Turn the lines from the one containing "scientific name: Halyomorpha halys" through the end of the items into a numbered list, leaving out any blank lines.

START

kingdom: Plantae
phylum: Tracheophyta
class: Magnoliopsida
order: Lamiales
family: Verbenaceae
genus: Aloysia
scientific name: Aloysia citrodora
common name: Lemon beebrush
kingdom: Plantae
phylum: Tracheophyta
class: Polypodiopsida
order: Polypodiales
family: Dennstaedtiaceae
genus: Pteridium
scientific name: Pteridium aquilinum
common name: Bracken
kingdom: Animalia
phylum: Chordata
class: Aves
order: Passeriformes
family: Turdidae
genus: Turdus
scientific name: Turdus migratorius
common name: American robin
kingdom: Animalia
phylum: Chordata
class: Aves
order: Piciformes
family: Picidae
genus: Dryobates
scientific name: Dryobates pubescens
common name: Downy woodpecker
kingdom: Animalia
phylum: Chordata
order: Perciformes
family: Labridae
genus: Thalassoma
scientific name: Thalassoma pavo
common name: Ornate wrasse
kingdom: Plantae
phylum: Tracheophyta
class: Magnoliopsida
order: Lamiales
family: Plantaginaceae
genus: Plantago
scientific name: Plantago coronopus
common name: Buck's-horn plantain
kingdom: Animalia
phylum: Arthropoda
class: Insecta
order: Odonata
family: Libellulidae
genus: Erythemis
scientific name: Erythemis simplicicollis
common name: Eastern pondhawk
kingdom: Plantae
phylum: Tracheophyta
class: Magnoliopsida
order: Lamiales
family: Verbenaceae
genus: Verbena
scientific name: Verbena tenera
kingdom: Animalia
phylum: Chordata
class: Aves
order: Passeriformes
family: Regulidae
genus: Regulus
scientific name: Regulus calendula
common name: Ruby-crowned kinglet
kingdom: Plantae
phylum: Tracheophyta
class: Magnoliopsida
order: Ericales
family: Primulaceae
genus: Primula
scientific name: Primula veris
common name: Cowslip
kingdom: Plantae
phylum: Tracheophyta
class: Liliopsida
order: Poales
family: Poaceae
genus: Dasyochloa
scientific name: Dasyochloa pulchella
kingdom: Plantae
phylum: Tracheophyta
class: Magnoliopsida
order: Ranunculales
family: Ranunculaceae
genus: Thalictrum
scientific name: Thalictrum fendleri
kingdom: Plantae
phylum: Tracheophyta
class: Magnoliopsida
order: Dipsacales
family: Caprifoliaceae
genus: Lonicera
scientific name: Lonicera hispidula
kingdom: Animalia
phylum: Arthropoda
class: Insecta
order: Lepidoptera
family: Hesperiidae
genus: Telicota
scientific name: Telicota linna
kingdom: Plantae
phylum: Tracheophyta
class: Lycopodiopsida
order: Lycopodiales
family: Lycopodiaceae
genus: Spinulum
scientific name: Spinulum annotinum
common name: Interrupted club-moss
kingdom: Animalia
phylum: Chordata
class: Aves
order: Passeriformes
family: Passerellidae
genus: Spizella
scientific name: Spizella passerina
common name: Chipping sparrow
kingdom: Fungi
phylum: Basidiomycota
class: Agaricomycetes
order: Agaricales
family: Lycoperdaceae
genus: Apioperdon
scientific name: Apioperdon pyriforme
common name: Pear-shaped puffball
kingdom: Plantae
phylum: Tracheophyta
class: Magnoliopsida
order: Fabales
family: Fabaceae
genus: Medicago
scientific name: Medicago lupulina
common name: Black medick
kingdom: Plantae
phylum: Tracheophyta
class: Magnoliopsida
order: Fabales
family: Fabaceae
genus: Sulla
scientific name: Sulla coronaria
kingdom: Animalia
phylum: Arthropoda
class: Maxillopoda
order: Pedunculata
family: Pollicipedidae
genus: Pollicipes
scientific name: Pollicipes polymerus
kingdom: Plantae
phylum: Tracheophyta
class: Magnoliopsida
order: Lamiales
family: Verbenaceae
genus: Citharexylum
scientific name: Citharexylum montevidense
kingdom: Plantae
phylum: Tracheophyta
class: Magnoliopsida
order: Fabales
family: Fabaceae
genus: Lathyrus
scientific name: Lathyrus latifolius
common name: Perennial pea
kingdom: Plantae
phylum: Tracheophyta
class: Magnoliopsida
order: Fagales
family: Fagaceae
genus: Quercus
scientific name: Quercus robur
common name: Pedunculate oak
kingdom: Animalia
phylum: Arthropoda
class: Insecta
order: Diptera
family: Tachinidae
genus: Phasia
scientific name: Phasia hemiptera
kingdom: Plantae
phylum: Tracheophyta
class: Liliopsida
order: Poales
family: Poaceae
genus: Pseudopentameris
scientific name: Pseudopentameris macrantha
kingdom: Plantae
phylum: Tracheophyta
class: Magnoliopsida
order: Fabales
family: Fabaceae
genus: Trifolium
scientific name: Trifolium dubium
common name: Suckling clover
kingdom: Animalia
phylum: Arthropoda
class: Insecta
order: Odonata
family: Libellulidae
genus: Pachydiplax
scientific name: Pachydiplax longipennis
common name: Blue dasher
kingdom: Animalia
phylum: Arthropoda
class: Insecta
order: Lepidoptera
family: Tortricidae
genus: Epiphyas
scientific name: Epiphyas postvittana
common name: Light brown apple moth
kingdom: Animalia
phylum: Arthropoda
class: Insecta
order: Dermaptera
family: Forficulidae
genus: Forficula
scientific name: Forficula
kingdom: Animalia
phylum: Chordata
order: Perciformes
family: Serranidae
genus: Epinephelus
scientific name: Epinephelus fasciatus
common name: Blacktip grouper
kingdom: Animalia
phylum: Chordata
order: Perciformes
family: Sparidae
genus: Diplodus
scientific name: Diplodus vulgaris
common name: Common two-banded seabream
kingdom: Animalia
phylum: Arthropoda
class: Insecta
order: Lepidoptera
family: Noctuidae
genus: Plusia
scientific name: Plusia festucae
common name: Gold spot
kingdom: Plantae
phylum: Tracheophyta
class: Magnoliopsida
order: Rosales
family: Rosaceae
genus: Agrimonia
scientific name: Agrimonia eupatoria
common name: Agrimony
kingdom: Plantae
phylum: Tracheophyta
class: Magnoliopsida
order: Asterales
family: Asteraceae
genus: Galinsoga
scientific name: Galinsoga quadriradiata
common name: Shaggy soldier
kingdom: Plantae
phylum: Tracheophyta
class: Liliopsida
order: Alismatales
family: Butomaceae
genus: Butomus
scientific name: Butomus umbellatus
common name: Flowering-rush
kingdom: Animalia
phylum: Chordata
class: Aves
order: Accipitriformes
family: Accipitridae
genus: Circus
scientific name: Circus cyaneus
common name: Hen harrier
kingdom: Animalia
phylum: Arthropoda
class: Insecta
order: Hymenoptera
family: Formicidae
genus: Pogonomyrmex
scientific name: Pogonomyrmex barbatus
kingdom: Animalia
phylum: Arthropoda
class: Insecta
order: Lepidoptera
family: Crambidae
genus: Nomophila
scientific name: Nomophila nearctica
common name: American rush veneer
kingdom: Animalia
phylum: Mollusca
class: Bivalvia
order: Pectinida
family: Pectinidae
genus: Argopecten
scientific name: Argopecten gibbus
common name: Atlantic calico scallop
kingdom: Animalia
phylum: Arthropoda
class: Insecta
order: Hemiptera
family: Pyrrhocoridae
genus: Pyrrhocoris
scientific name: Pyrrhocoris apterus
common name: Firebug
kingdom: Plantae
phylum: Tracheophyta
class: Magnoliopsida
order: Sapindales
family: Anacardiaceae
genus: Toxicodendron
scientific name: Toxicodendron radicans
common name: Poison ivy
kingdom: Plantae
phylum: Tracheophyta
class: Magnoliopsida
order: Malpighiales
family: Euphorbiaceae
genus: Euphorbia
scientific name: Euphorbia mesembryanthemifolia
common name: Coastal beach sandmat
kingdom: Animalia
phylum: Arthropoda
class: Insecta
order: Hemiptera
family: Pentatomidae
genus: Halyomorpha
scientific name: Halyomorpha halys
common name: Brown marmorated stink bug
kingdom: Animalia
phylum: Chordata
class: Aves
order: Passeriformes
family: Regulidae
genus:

END

EXERCISE OUTPUT:
1. scientific name: Halyomorpha halys
2. common name: Brown marmorated stink bug
3. kingdom: Animalia
4. phylum: Chordata
5. class: Aves
6. order: Passeriformes
7. family: Regulidae
8. genus:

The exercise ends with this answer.